Trainer and nutritionist Magnus Lygdback has helped stars like Ben Affleck, Gal Gadot and Mackenzie Davis get into incredible shape for movie roles, and regularly shares insights into the training and diet plans he used to help them hone their superhero bodies. In the most recent video on his YouTube channel, Lygdback breaks down his own daily routine, and how he tends to eat and work out in an average week.
Each day starts with coffee and a protein-rich breakfast, usually involving an omelet or scrambled eggs. When he’s not in the mood for eggs, he’ll eat unsweetened Greek yogurt with nuts, or a protein shake made with peanut butter and frozen berries.
When heading to the gym, Lygdback recommends asking yourself three questions—What do I like to do, what does my body need, and what do I want to master?—and finding a way to program your workout so that you’re benefiting all three areas. In his case, he likes to do strength training, he is using pilates for conditioning, and he wants to master the martial art of Brazilian jiu-jitsu.

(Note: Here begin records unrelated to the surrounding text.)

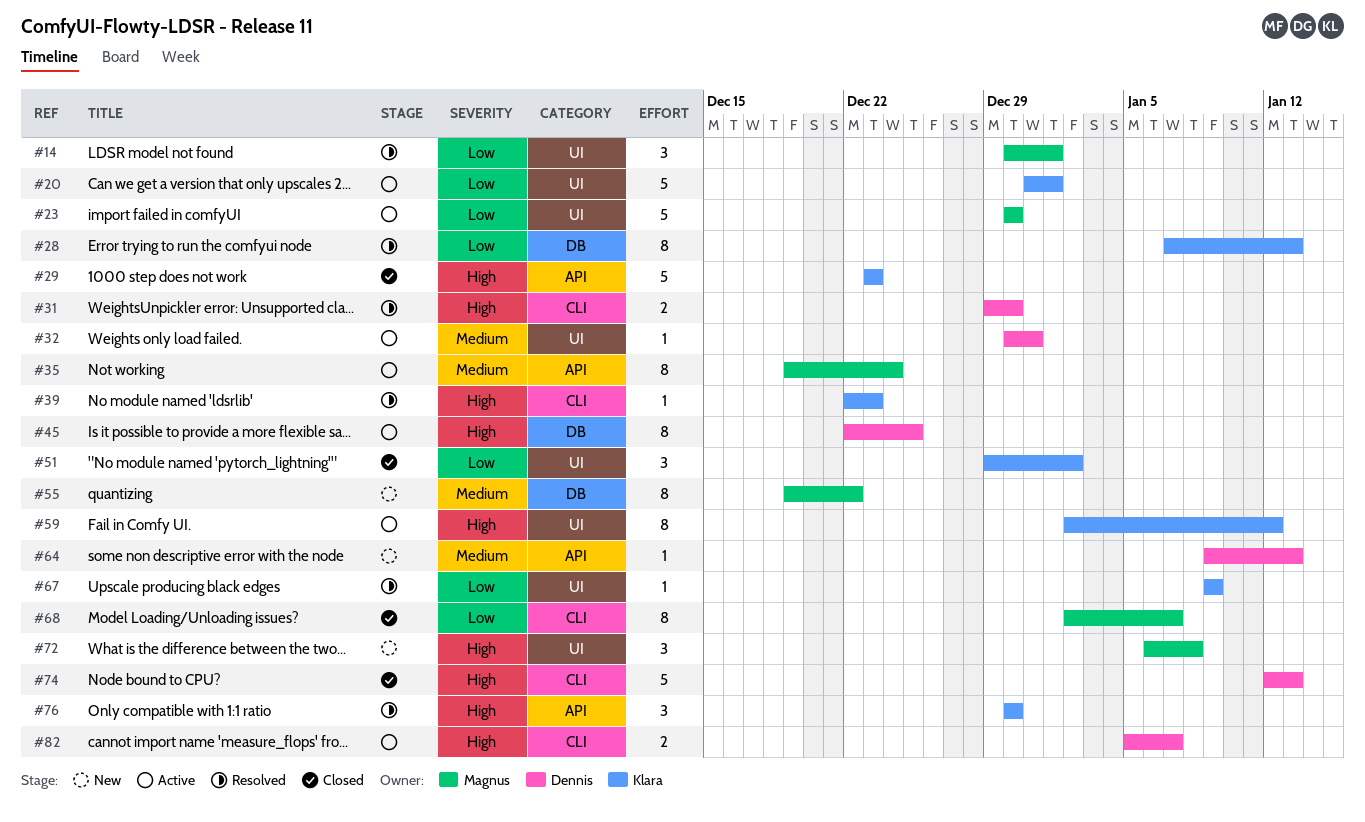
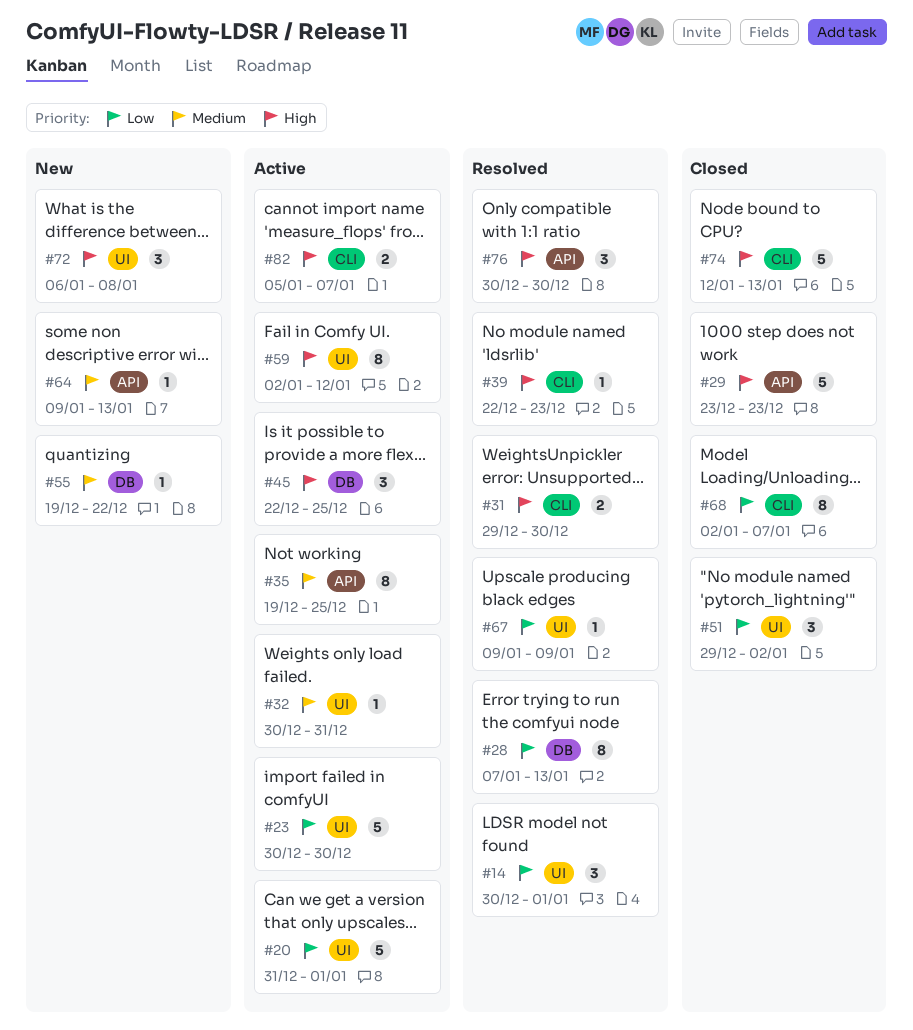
#35, due: Dec 24 -> Dec 25
#45, estimate: 8 -> 3
#55, estimate: 8 -> 1

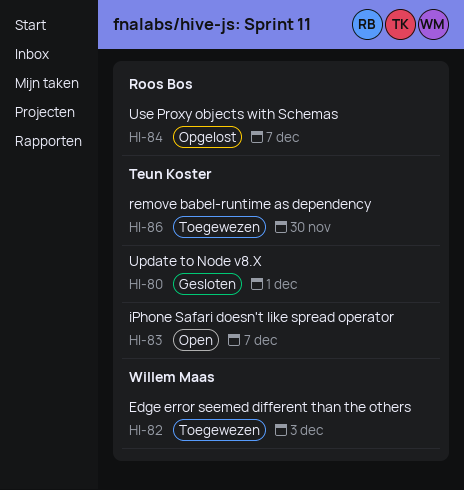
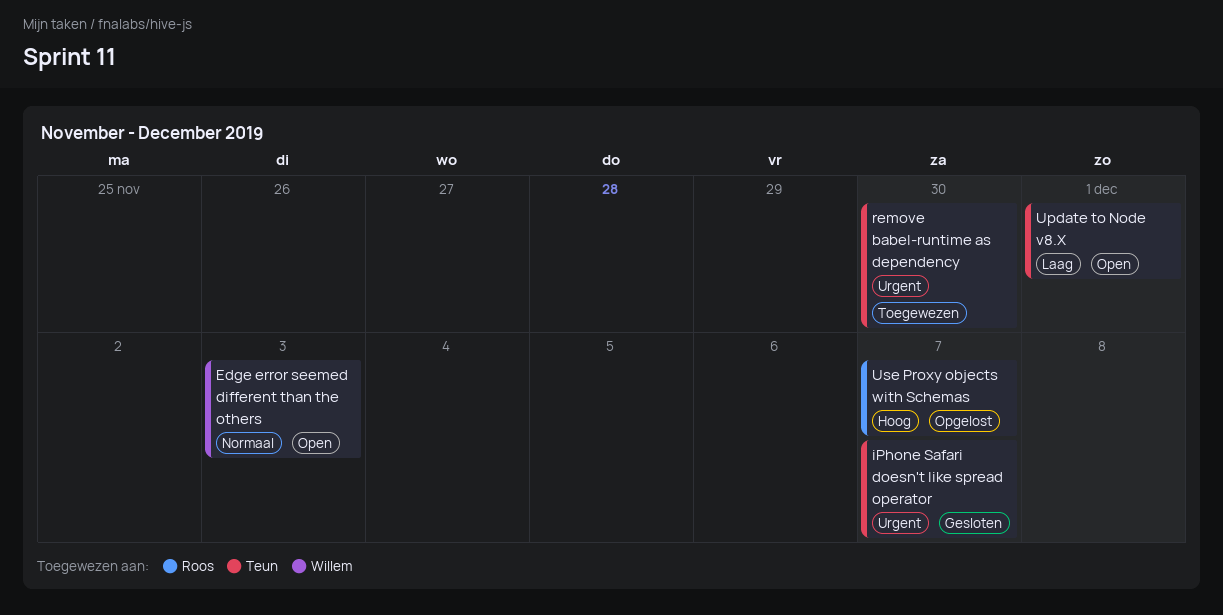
Edge error seemed different than the others, status: Toegewezen -> Open
iPhone Safari doesn't like spread operator, status: Open -> Gesloten
Update to Node v8.X, status: Gesloten -> Open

In addition to doing pilates twice a week and jiu-jitsu training twice a week, Lygdback follows a four-day split in the gym, consisting of a legs on day one, chest, front shoulders and core on day two, back and outside shoulders on day three, and arms on day four. On the day of filming, he’s doing a leg day, starting with dead man sprints on the treadmill. “You’re activating your core more than a regular sprint,” he says. “It’s also low-impact so it’s not hard on your knees or lower back at all.”
He typically follows this with deadlift, leg press, leg curls, weighted walking lungs and Bulgarian split squat. He makes sure to start each workout with the big, heavy exercises, then goes more towards the isolated movements—and if he’s having any knee issues, he might switch out some of those weighted moves for bodyweight work.
He also listens to his body when it comes to how many sets and reps he does, switching up the numbers depending on the day and how much he thinks he can handle. “You’ve got to be in tune with your body, and I’ve been doing this such a long time that I know if I have it or don’t have it one day,” he says.
After the session, Lygdback makes a four-egg omelet with chilis, cheese, and salsa. He ensures that he is consuming protein within a three hour window of working out (he adds that it doesn’t matter whether you do it before or after), and adds that allowing yourself enough rest is even important for recovery than the post-workout meal. “There needs to be a balance between training, nutrition, rest and recovery,” he says. “Work hard, rest hard.”